== Source passage ==
..........
I Need My Own Place

I'm so tired guys. I had work at 6 this morning and slept like complete crap last night. For some reason my job has been stressing me out, and it doesn't help that my mom/living situation really stresses me out. It's to the point where I really don't even want to come home after work. She doesn't even realize she's making it hard for me either, and whenever I bring up anything regarding what's bothering me she turns it around and makes herself the one with the problem.

My plan wasn't to be living with her. But life happens and plans change. We have to adapt. I've been trying super hard to keep my shit together, but my mom just... it's her apartment, she pays for it, yeah yeah yeah. I'm her son though, her only child that doesn't ask for anything other than a place to live. I buy the damn groceries every week. And I get that she feels like it's not her place anymore, but it's not like it's mine. I sleep in a corner of the living room - barely have a space for my clothes. She has her entire room, she has the entire damn living room (which she stays in until 10:30-11 at night even if I have to work AT 6 IN THE MORNING) and insists that she's being quiet.
..........
== Problems to solve ==
#1 Using the "I Need My Own Place" post, list every time of day it mentions.
#2 Copy the "I Need My Own Place" post word for word, from "I'm so tired" up to and including "with the problem.".
#3 Write what comes next in the "I Need My Own Place" post, picking up right after its final sentence.

== Entries provided ==
..........
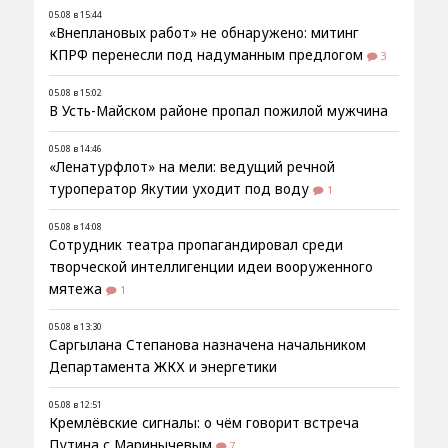
05.08 в 15:44
«Внеплановых работ» не обнаружено: митинг
КПРФ перенесли под надуманным предлогом
3
05.08 в 15:02
В Усть-Майском районе пропал пожилой мужчина
05.08 в 14:46
«Ленатурфлот» на мели: ведущий речной
туроператор Якутии уходит под воду
1
05.08 в 14:08
Сотрудник театра пропагандировал среди
творческой интеллигенции идеи вооруженного
мятежа
1
05.08 в 13:30
Саргылана Степанова назначена начальником
Департамента ЖКХ и энергетики
05.08 в 12:51
Кремлёвские сигналы: о чём говорит встреча
Путина с Маринычевым
7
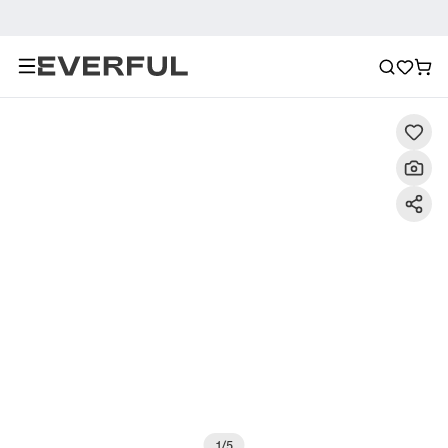
Descrizione
Immagini dettagliate
Raccomandazione
1
/
5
..........
== List of answers ==
#1
- 6 this morning
- 10:30-11 at night
- 6 in the morning

#2
I'm so tired guys. I had work at 6 this morning and slept like complete crap last night. For some reason my job has been stressing me out, and it doesn't help that my mom/living situation really stresses me out. It's to the point where I really don't even want to come home after work. She doesn't even realize she's making it hard for me either, and whenever I bring up anything regarding what's bothering me she turns it around and makes herself the one with the problem.

#3
I just... I'm fucking tired. The glare of the TV screen bothers me, her getting up and getting stuff from the kitchen every half an hour bothers me, and half the time she's not as quiet as she thinks she is because she talks to herself under her breath.

My plan was to move in with my best friend thousands of miles away because I knew this wasn't a good situation for me. But again, life happens and plans change. And I miss my best friend so fucking much. I just want to talk to her, I just want to bounce ideas off her, I want to hear her voice, hear what she's up to with her own life.

I need my own place so bad, but nothing around here is affordable. The closest city/town where I could afford an apartment by myself is a little over half an hour away and it's a really bad city that I used to live in and hate.

I don't know what to do anymore. I want a damn cigarette or a drink, and I don't fucking drink because I've grown up with an alcoholic...

Somebody save me, yeah?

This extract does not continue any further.